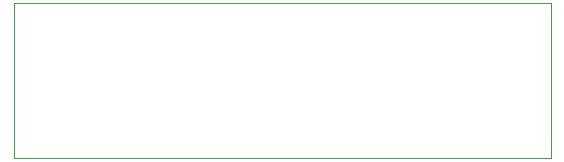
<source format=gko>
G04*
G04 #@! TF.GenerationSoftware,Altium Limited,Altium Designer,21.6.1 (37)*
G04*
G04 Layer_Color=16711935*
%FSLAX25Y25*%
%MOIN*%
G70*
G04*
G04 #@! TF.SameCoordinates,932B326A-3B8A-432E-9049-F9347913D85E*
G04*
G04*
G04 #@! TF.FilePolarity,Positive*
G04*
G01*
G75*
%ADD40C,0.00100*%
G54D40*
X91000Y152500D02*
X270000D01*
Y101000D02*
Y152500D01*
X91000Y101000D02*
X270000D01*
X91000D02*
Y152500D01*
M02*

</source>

+++++

**Aim of the task:**
Although the records above include pictures, the copy must contain only their exact text.

**Answer to the exercise:**
<source format=gko>
G04*
G04 #@! TF.GenerationSoftware,Altium Limited,Altium Designer,21.6.1 (37)*
G04*
G04 Layer_Color=16711935*
%FSLAX25Y25*%
%MOIN*%
G70*
G04*
G04 #@! TF.SameCoordinates,932B326A-3B8A-432E-9049-F9347913D85E*
G04*
G04*
G04 #@! TF.FilePolarity,Positive*
G04*
G01*
G75*
%ADD40C,0.00100*%
G54D40*
X91000Y152500D02*
X270000D01*
Y101000D02*
Y152500D01*
X91000Y101000D02*
X270000D01*
X91000D02*
Y152500D01*
M02*

</source>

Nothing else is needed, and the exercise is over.